Fakat üniversite giriş sınavlarında böyle bir insiyatif kullanılmamakta. Bunun neticesinde de lise hayatı sınava hazırlanma sürecinde kaybolup gitmekte.
Elbetteki sınava tâbi tutulmadan bir yerlere gelmek olmaz .Ama okul derslerini öğrenmeden sınava odaklanan çocuklar çok fazla strese maruz kalmaktalar. Yaşları itibariyle zaten zor bir dönem geçiren çocukların omzuna hep lise öğrenim hayatı hem de üniversite giriş sınavları yükü yüklenmekte .
şimdi geriye dönüp baktığımda lise hayatında birçok bilgiyi kaçırdığımın farkına varıyorum. Örneğin divan edebiyatını sevmemiş ve öğrenmek istememiştim. Oysa ki edebiyat dersinde onun ruhunu, ahengini bize öğretselerdi de tüm öğrenciler öğrenebilseydi.
Lisede okutulan dersler sınava yönelik değil de öğretmeye yönelik anlatılsa, her ders yılının sonunda sınav yapılsa daha verimli olur.
Üniversiteye yerleştirmede de yıl sonunda yapılan sınavlar ve ders notları dikkate alınarak yerleştirme yapılsa, öğrenciler daha bilgili mezun olurlar.

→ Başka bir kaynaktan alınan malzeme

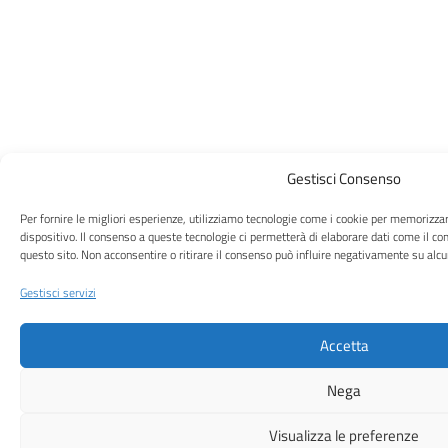
Gestisci Consenso
Per fornire le migliori esperienze, utilizziamo tecnologie come i cookie per memorizza
dispositivo. Il consenso a queste tecnologie ci permetterà di elaborare dati come il c
questo sito. Non acconsentire o ritirare il consenso può influire negativamente su alcun
Gestisci servizi
Accetta
Nega
Visualizza le preferenze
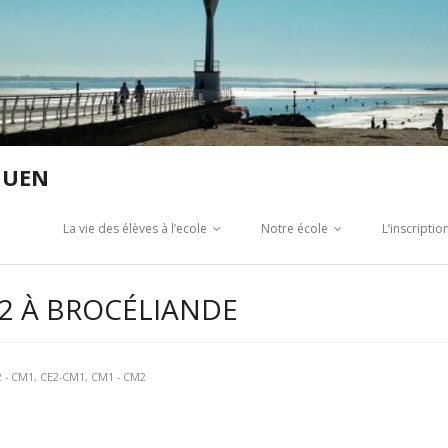
GUEN
La vie des élèves à l’ecole
Notre école
L’inscripti
2 À BROCÉLIANDE
 - CM1
,
CE2-CM1
,
CM1 - CM2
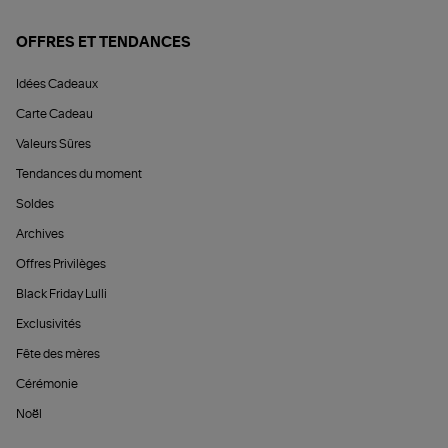
OFFRES ET TENDANCES
Idées Cadeaux
Carte Cadeau
Valeurs Sûres
Tendances du moment
Soldes
Archives
Offres Privilèges
Black Friday Lulli
Exclusivités
Fête des mères
Cérémonie
Noël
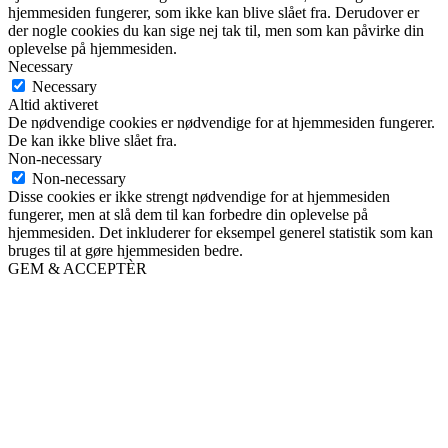
hjemmesiden fungerer, som ikke kan blive slået fra. Derudover er
der nogle cookies du kan sige nej tak til, men som kan påvirke din
oplevelse på hjemmesiden.
Necessary
Necessary
Altid aktiveret
De nødvendige cookies er nødvendige for at hjemmesiden fungerer.
De kan ikke blive slået fra.
Non-necessary
Non-necessary
Disse cookies er ikke strengt nødvendige for at hjemmesiden
fungerer, men at slå dem til kan forbedre din oplevelse på
hjemmesiden. Det inkluderer for eksempel generel statistik som kan
bruges til at gøre hjemmesiden bedre.
GEM & ACCEPTÈR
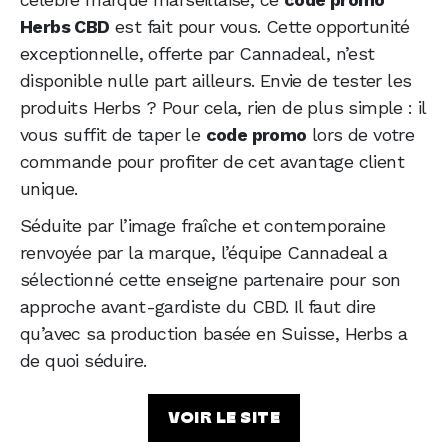
Herbs CBD
est fait pour vous. Cette opportunité
exceptionnelle, offerte par Cannadeal, n’est
disponible nulle part ailleurs. Envie de tester les
produits Herbs ? Pour cela, rien de plus simple : il
vous suffit de taper le
code promo
lors de votre
commande pour profiter de cet avantage client
unique.
Séduite par l’image fraîche et contemporaine
renvoyée par la marque, l’équipe Cannadeal a
sélectionné cette enseigne partenaire pour son
approche avant-gardiste du CBD. Il faut dire
qu’avec sa production basée en Suisse, Herbs a
de quoi séduire.
VOIR LE SITE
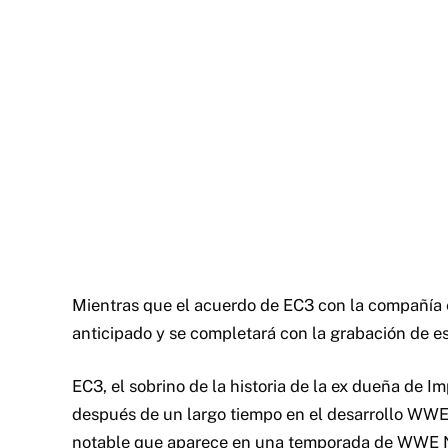
Mientras que el acuerdo de EC3 con la compañía ex
anticipado y se completará con la grabación de es
EC3, el sobrino de la historia de la ex dueña de I
después de un largo tiempo en el desarrollo WW
notable que aparece en una temporada de WWE NX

Lisede öğretilen tüm konular hayatta bilinmesi gereken bilgileri içermekte. Kaç öğrenci öğrenerek liseden mezun olmakta .Türk ve dünya yazarlarını tanımadan, çok bilinen matematik ve fizik kurallarını bilmeden mezun olan birçok öğrenci var.
Öğrencilerin lise hayatlarını sınava odaklı yaşamaları herkes için önemli bir kayıp. Liseden mezun olan ama cahil bir diplomalı toplum olma yolunda ilerliyoruz.

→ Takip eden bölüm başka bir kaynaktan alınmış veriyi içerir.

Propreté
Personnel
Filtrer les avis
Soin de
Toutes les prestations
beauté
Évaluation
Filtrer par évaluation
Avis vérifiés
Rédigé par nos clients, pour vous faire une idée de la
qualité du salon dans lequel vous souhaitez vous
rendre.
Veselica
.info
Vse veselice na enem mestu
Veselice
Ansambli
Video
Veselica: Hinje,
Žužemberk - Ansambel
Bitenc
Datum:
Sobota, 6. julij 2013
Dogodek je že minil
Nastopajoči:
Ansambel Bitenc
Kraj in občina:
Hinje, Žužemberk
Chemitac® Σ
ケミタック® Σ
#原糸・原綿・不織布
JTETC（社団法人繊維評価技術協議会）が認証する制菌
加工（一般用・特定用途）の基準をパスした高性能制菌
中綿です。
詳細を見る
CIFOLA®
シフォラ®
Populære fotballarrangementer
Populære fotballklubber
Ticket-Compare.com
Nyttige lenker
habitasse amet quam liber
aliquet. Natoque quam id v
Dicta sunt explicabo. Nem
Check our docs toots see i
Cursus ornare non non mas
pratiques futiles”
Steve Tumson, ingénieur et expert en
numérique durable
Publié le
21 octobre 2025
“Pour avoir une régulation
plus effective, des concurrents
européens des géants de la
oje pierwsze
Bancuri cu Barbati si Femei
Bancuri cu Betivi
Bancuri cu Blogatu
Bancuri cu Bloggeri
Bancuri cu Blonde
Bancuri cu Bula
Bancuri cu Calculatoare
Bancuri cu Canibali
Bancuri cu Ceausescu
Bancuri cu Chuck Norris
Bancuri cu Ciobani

Refah düzeyi yüksek, iş imkânları çok olan bir toplum istiyorsak eğitim ve öğretim kurumlarımıza daha fazla önem vermeliyiz. Geçmiş yıllarda liseden mezun olan insanlar daha kültürlü ve bilgiliydiler.
Seçim arefesinde olan ülkemizin bu konuyla çok ilgilenmesi lazım. Bu konuda daha itinalı çalışmalar yapıp, fikirler üretmeli ve bu fikirleri uygulamaya geçirmeliyiz.
Eğitimi daha bilinçli yapılan bir ülke olmamız dileğiyle.
Haftanın Sözü: Tahsil ve terbiyesi mükemmel olan bir toplumun idare edilmesi kolay, fakat esir edilmesi zordur.